Mary held her tears until the door closed. She rolled onto her side, doubled up as small as she could make herself, and tried to shut out the world. She sobbed.
“I brought hot cider and broth. Neither may be warm now.” Cook touched her shoulder. “See if you can drink them, then we’ll send your body servant here for more. Mary girl, I won’t throw you out. I’ll find something for you to do. Something so useful that even the Dragon will agree that you must stay. The old cook told me to take care of you before—well, before he went away. And I’ll see that you stay safe, but you’ve got to help me. Yes? Can you agree with me?”
“Yes, Cook,” she whispered, but didn’t turn away from the wall. “Thank you.”
“To be sure.” He nodded. “Now I must return to feeding the rest. Young man, if Captain Ulrich can spare you, I need you in the kitchen more than ever. I’ll speak to the Steward. I take it that the unpleasant business which caused your visits to the dungeons is over?”
“Yes, I’m absolved,” Will said. “Mary, drink this.”
She sighed, rolled over, and took the cider. The mug warmed her hands. She gulped it down and handed the mug to Cook. The bowl of broth she sipped, but could not drink, even though Cook had sweetened it with cooked onions. “Later.”
“When he comes down for more cider, I’ll warm a brick to put by your feet tonight,” Cook said. “Keep them wrapped, warm but not hot against your feet. Understand?”
“Yes, Cook. Thank you.”
“See to her,” Cook instructed Will and left.
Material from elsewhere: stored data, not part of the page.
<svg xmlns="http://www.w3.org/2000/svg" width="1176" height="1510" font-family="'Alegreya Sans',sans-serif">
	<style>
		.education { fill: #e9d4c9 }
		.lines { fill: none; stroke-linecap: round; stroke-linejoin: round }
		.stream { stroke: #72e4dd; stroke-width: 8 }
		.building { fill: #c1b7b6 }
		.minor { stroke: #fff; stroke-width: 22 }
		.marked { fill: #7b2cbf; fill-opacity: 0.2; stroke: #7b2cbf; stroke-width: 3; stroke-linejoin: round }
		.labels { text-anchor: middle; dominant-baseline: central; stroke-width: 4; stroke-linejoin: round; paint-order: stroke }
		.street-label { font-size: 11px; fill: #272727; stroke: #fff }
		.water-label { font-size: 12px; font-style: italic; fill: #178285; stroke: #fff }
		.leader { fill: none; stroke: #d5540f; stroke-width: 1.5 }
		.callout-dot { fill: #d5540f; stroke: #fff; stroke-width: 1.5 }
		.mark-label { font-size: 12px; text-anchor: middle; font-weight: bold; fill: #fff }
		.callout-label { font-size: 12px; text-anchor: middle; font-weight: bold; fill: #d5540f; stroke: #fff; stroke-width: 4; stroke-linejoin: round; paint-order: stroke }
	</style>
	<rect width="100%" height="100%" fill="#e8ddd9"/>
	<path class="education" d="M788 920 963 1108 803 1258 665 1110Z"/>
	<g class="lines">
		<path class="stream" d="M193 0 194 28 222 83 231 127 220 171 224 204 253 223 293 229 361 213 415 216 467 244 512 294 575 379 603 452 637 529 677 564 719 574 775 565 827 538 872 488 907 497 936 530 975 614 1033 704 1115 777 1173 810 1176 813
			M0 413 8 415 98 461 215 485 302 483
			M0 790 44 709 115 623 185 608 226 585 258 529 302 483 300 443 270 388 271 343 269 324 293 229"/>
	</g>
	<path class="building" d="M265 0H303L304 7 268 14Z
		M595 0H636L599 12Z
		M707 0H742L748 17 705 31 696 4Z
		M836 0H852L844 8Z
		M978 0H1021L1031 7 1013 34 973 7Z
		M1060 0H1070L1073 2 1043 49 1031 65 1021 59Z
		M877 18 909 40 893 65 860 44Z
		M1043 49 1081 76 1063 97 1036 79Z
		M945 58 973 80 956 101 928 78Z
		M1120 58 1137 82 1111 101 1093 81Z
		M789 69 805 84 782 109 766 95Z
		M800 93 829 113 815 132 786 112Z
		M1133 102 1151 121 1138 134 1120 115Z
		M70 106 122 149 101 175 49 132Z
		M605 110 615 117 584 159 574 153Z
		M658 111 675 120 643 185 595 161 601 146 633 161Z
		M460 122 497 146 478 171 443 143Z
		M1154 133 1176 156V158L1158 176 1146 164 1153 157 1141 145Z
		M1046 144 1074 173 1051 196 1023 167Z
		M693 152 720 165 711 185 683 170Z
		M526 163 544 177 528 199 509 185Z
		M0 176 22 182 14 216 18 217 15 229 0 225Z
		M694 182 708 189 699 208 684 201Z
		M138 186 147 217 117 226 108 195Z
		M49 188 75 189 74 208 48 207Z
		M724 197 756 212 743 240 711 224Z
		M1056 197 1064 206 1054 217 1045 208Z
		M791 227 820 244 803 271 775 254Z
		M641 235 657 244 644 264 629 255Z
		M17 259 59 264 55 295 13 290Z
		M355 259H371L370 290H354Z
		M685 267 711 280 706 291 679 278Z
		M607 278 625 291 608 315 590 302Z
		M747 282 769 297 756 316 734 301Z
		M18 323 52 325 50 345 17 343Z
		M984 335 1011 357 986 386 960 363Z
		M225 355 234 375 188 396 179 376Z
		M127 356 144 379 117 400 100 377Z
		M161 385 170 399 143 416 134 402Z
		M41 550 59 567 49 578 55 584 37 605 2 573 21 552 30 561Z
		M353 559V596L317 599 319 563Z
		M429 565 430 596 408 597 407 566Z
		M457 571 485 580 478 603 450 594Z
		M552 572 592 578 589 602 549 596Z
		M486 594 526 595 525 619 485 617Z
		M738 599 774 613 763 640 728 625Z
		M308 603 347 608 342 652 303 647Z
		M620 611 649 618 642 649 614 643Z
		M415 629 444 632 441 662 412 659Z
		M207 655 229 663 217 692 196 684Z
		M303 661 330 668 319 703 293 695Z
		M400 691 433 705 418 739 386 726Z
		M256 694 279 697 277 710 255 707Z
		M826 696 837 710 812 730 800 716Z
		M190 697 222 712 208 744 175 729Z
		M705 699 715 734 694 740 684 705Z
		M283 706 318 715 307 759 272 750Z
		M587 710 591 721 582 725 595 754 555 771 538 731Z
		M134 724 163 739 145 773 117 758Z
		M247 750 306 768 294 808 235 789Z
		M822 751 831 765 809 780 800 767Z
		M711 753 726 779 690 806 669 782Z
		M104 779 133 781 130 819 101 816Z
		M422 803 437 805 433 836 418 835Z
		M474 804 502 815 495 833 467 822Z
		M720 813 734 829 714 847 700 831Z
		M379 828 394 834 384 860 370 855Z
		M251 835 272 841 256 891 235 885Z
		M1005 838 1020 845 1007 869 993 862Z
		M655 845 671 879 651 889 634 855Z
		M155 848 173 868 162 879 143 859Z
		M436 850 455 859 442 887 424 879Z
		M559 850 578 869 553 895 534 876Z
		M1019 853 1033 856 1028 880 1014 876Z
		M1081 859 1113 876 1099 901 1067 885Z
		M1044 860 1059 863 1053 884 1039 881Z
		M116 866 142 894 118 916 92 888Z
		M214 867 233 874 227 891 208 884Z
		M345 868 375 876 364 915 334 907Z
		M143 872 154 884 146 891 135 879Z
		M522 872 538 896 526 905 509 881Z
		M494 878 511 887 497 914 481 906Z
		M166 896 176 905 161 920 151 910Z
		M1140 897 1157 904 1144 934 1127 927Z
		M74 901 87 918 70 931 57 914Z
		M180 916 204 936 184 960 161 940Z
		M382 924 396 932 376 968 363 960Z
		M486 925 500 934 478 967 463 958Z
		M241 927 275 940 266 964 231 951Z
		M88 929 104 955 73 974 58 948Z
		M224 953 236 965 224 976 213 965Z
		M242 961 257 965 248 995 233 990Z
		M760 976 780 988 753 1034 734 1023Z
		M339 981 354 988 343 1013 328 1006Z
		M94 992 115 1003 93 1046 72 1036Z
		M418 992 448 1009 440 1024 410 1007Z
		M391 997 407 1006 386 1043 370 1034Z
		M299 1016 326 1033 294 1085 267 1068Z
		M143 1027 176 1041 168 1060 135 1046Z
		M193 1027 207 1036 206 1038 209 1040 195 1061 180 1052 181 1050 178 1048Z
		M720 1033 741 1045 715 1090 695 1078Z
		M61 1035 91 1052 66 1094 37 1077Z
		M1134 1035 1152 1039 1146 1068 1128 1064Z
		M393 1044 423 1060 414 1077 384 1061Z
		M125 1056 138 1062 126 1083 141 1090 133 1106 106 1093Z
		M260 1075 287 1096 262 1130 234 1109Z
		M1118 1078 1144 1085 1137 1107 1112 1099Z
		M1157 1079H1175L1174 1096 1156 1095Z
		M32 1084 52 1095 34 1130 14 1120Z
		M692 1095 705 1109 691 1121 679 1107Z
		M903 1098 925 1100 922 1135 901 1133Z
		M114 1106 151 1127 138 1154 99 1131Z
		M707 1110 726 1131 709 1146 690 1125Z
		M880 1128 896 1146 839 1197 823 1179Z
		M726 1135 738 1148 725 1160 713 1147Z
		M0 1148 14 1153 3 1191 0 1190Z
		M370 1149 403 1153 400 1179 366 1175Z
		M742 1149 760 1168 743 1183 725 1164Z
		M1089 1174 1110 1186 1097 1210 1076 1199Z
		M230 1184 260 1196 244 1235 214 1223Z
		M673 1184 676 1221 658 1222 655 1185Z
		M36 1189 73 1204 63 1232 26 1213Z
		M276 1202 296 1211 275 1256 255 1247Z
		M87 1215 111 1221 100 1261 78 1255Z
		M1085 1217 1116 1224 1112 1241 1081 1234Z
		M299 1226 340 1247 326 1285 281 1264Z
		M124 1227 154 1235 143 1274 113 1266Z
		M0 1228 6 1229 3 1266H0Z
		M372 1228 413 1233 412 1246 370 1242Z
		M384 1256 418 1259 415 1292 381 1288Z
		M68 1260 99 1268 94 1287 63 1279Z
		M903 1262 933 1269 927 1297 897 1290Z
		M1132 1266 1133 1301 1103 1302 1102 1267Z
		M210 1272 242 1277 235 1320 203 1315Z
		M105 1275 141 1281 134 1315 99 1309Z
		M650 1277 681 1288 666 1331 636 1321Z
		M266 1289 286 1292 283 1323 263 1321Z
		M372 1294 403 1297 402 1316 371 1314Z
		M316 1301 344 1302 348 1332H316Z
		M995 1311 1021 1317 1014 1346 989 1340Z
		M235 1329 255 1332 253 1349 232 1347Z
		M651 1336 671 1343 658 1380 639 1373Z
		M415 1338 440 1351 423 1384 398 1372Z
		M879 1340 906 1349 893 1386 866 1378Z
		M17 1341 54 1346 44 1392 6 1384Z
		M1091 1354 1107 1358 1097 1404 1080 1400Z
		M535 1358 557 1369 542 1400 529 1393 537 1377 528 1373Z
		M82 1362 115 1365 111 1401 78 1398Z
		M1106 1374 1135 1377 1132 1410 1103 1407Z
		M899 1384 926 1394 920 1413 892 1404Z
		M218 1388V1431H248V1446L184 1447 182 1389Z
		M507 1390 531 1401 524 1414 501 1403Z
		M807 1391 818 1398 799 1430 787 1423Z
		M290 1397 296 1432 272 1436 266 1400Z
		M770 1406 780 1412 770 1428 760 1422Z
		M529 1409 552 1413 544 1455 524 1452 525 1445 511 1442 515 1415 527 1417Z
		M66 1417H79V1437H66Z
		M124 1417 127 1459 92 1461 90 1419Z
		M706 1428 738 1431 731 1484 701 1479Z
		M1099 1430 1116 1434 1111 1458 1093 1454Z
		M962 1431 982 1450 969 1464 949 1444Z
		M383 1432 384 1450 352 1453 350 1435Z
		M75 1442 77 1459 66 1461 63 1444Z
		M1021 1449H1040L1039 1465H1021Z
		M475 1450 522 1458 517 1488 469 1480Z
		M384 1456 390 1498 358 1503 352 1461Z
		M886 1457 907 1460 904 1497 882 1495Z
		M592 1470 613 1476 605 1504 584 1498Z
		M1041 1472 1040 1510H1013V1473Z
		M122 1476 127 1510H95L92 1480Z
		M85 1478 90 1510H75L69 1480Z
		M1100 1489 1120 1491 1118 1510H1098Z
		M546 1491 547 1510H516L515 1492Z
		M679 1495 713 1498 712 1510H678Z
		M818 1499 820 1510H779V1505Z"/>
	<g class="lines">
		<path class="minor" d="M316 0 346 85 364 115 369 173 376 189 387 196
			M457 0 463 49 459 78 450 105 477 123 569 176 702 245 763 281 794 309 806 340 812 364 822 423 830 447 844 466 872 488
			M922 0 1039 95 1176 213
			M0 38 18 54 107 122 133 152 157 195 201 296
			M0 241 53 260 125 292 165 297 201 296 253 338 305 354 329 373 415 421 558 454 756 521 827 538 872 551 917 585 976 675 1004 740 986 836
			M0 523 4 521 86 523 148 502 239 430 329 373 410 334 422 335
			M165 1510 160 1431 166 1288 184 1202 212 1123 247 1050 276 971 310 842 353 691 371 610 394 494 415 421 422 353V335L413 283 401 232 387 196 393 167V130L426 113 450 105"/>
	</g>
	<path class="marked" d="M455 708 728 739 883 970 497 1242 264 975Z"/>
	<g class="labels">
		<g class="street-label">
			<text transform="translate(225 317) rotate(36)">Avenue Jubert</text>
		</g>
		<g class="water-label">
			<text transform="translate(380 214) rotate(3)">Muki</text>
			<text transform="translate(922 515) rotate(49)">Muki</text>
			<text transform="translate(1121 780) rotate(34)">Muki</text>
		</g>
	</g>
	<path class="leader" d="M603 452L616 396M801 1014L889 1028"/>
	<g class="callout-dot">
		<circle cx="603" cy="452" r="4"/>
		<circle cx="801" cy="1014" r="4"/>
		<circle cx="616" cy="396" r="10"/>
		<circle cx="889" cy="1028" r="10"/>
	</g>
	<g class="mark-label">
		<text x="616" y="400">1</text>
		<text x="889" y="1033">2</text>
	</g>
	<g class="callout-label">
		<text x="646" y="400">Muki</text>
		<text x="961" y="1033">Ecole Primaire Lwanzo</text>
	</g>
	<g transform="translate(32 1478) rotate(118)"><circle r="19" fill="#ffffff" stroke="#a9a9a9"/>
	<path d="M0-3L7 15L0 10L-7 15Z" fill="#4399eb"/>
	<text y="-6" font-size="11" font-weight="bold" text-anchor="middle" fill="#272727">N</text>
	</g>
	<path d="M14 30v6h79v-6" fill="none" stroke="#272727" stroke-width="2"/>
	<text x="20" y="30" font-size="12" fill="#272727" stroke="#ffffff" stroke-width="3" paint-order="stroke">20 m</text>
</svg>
Mary took another sip of the broth. “I need that trip to the privy now.”
“I’ll carry you.”
“No, I can—”
“Mary! Weren’t you listening? Stefan said you could lose your toes. They could kill you. I’m grateful for what you did; that obligates me to see to your safety. There’s a privy right through the tower. I’ll carry you. That’s the end of it.”
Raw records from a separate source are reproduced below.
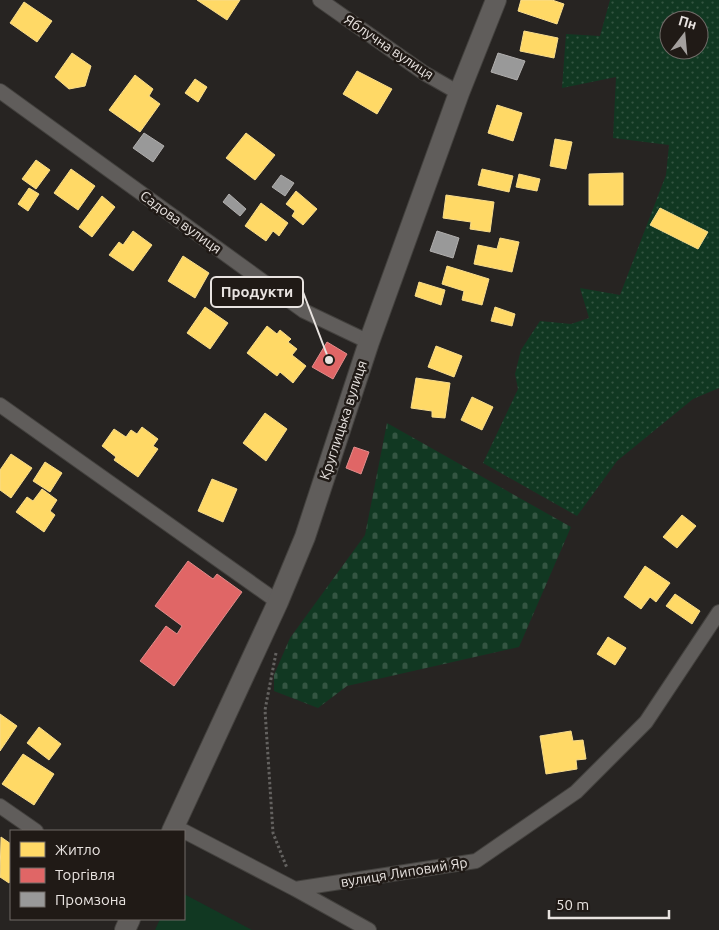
<svg xmlns="http://www.w3.org/2000/svg" width="719" height="930" viewBox="0 0 719 930" font-family="Ubuntu,sans-serif">
<style>
.green{fill:#113822}
.cemetery{fill:url(#cemetery-stones)}
.garden{fill:url(#garden-dots);fill-rule:evenodd}
.homes{fill:#ffd966;stroke:#f8dc8b}
.shops{fill:#e06666;stroke:#e28c8b}
.industry{fill:#999;stroke:#b1afae}
.lines{fill:none;stroke-linecap:round;stroke-linejoin:round}
.street-casing{stroke:#43413e;stroke-width:16}
.secondary-casing{stroke:#43413e;stroke-width:22}
.path{stroke:#646260;stroke-width:3;stroke-dasharray:2.5 2.5;stroke-linecap:butt}
.street{stroke:#605d5b;stroke-width:14}
.secondary{stroke:#605d5b;stroke-width:20}
.labels{text-anchor:middle;dominant-baseline:central;stroke-width:5;stroke-linejoin:round;paint-order:stroke}
.street-label{font-size:14px;fill:#e8e3e0;stroke:#201a16}
.leader{fill:none;stroke:#e8e3e0;stroke-width:2}
.callout-dot{fill:#e8e3e0;stroke:#201a16;stroke-width:2}
.callout{fill:#201a16;stroke:#e8e3e0;stroke-width:2}
.callout-label{font-size:15px;text-anchor:middle;font-weight:bold;fill:#e8e3e0}
</style>
<defs>
<pattern id="cemetery-stones" width="16" height="16" patternUnits="userSpaceOnUse" patternTransform="scale(1.25)"><rect width="16" height="16" fill="#113822"/><path d="M2 7V4a2 2 0 0 1 4 0v3zM10 15v-3a2 2 0 0 1 4 0v3z" fill="#345542"/></pattern>
<pattern id="garden-dots" width="8" height="8" patternUnits="userSpaceOnUse" patternTransform="scale(1.25)"><rect width="8" height="8" fill="#113822"/><path d="M2 2h.1M6 6h.1" fill="none" stroke="#345542" stroke-width="1.8" stroke-linecap="round"/></pattern>
</defs>
<rect width="100%" height="100%" fill="#272422"/>
<path class="green" d="M184,894L252,930H155L160,919H184Z"/>
<path class="cemetery" d="M387,423L571,527L519,647L347,686L318,708L274,691V675L290,638L365,535Z"/>
<path class="garden" d="M610,0H719V388L693,399L617,461L577,516L483,463L518,389L515,374L521,350L540,321L571,324L589,318L580,288L620,295L666,175L669,145L613,138L616,77L562,88L566,34L600,36ZM669,20H699V50H669Z"/>
<path class="homes" d="M197,0H240L227,20Z
M521,0H552L564,4L557,24L518,11Z
M24,2L52,21L37,42L10,23Z
M524,31L558,38L554,58L520,51Z
M72,53L91,66L85,86L69,89L55,77Z
M357,71L392,89L377,114L343,94Z
M135,75L153,89L149,96L160,104L140,132L109,110Z
M195,79L207,87L198,102L185,93Z
M497,105L522,113L513,141L488,133Z
M246,133L275,155L255,180L226,158Z
M555,139L572,142L566,169L550,166Z
M36,160L50,170L36,189L22,179Z
M71,169L95,186L78,210L54,193Z
M482,169L513,176L509,192L478,185Z
M623,173V205H589V174Z
M519,174L540,179L537,191L516,187Z
M29,188L39,194L28,211L18,204Z
M296,191L317,209L303,225L292,216L295,211L286,204Z
M446,195L494,202L490,232L470,229L471,222L443,218Z
M102,196L115,207L92,237L79,227Z
M261,203L288,223L279,236L273,231L266,241L245,226Z
M660,208L708,232L698,249L650,225Z
M133,231L152,245L133,271L109,255L119,242L123,245Z
M500,238L519,242L512,272L474,264L478,245L497,249Z
M183,256L209,273L195,298L168,281Z
M447,266L489,279L482,305L462,300L464,291L442,284Z
M419,282L445,290L441,305L415,296Z
M205,307L228,323L210,349L187,333Z
M495,307L515,314L512,326L491,321Z
M267,326L277,334L280,330L291,339L288,342L297,349L292,355L306,366L293,383L280,372L277,376L247,353Z
M436,346L462,356L454,377L428,367Z
M416,378L450,383L445,418L432,417V411L411,408Z
M472,397L493,407L482,430L461,420Z
M265,413L287,429L266,461L243,443Z
M142,427L158,439L153,446L158,449L138,477L114,460L116,457L102,446L114,429L126,437L131,430L137,434Z
M11,454L32,468L11,498L0,490V470Z
M45,462L62,473L50,492L33,481Z
M212,479L237,489L223,522L198,511Z
M42,489L57,500L50,511L55,515L44,532L16,512L27,497L33,501Z
M682,515L696,526L677,548L663,537Z
M645,566L670,583L656,602L650,597L641,609L624,597Z
M675,594L700,611L692,624L666,606Z
M608,637L626,648L615,665L597,654Z
M0,714L17,726L0,751Z
M39,727L61,744L49,760L27,743Z
M571,731L573,741L583,740L586,759L576,760L577,769L546,774L540,736Z
M23,754L54,774L34,805L2,784Z
M1,837L11,844V879L9,883L0,877Z"/>
<path class="shops" d="M327,342L347,354L333,379L312,367Z
M354,447L369,452L361,474L346,468Z
M188,561L213,579L217,574L242,592L174,686L140,661L166,626L177,634L182,626L155,606Z"/>
<path class="industry" d="M498,53L525,61L517,80L491,72Z
M144,133L164,146L153,162L133,148Z
M281,175L294,183L285,196L272,187Z
M229,194L246,209L240,216L223,202Z
M437,231L459,238L453,258L430,251Z"/>
<g class="lines">
<g class="street-casing">
<path id="street" d="M320,0L424,73L459,93
M0,91L304,311L369,342
M0,405L278,602
M0,806L36,831
M174,826L295,889L476,861L576,792L646,722L719,612
M295,889L369,930"/>
</g>
<g class="secondary-casing">
<path id="secondary" d="M172,831L278,602L305,537L369,342L459,93L496,0
M125,930L130,919"/>
</g>
<path class="path" d="M276,653L265,710L273,833L287,868"/>
<use href="#street" class="street"/>
<use href="#secondary" class="secondary"/>
</g>
<g class="labels">
<g class="street-label">
<text transform="translate(389 47) rotate(34)">Яблучна вулиця</text>
<text transform="translate(181 222) rotate(36)">Садова вулиця</text>
<text transform="translate(343 420) rotate(-72)">Круглицька вулиця</text>
<text transform="translate(404 872) rotate(-9)">вулиця Липовий Яр</text>
</g>
</g>
<path class="leader" d="M329 360L303 292"/>
<circle class="callout-dot" cx="329" cy="360" r="5"/>
<rect class="callout" x="211" y="277" width="92" height="30" rx="5"/>
<g class="callout-label">
<text x="257" y="297">Продукти</text>
</g>
<rect x="10" y="830" width="175" height="90" fill="#201a16" stroke="#706a67"/>
<rect x="20" y="842" width="25" height="15" fill="#ffd966" stroke="#706a67"/>
<text x="55" y="855" font-size="15" fill="#e8e3e0">Житло</text>
<rect x="20" y="868" width="25" height="15" fill="#e06666" stroke="#706a67"/>
<text x="55" y="880" font-size="15" fill="#e8e3e0">Торгівля</text>
<rect x="20" y="892" width="25" height="15" fill="#999999" stroke="#706a67"/>
<text x="55" y="905" font-size="15" fill="#e8e3e0">Промзона</text>
<g transform="translate(684 35) rotate(16)"><circle r="24" fill="#201a16" stroke="#706a67"/>
<path d="M0-4L9 19L0 12L-9 19Z" fill="#a4a09e"/>
<text y="-8" font-size="14" font-weight="bold" text-anchor="middle" fill="#e8e3e0">Пн</text>
</g>
<path d="M549 910v8h120v-8" fill="none" stroke="#e8e3e0" stroke-width="2.5"/>
<text x="556" y="910" font-size="15" fill="#e8e3e0" stroke="#201a16" stroke-width="4" paint-order="stroke">50 m</text>
</svg>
Will carried her into one of the outside privies. Stone closets, they jutted from the wall and opened to the air below. Despite its design, the privy stunk. The stone walls and bench were frigid. Mary didn’t think she could do this, but she felt about to burst. Her hands trembled as she opened the covering board, hopped around and sat. The cold stone shocked her. She feared the cold more than she had before last night.
As Will carried her back, she asked, “Why can’t I use the inside privies?”
“Inside? There are no inside privies. Who heard of such a thing? It’d foul the whole castle.”
“There are at least two, both on the south side. Yes, they stink, but they drop to running water below. That clears everything away.”
“Inside privies. How do you know?” Will set Mary on the bed, then went back to close the door.
“I … I explore the castle. I’m small and get into places a grown person can’t.”
“What’s the point of having a privy if only children can get into it?”
“They have doors, but not into the open part of the castle.”
“Where do they open?”
“The nicer one is right next to the tower. The door doesn’t look like a door. It opens into the passageway between the counting room and the throne room. I suppose the Dragon uses that one.”
“No,” Will looked shocked. “The Dragon don’t piss or shit.”
“Yes, he—Will! You’re teasing me.”
“I am. But I’ll surely not let on I think the Dragon is a mortal man and ask for you to use his privy. What about the other?
“It’s beyond the throne room among the officer’s apartments. I suppose officers and their ladies use it.”
“Not for the likes of us. I’ll ask Stefan. He seems like a good sort.”
“Will, tell me.” Mary lowered her voice. “The Dragon is so awful; how does he get nice people like you and Stefan to like him?”
“Awful? No, the Dragon’s a great man. Sure he don’t belong in this little castle, but one day soon—maybe this year—he’s going to burst out of here and liberate the whole empire. He’ll bring peace and plenty to everyone.”
“No, Will. He’s a bully. He kills people. He’s going to conquer people, not free them.”
“You’re only a little girl,” Will said. “You don’t understand these things. I know. Even though he’s not sure about me, I’m sure about him. The Dragon is a great and good man.”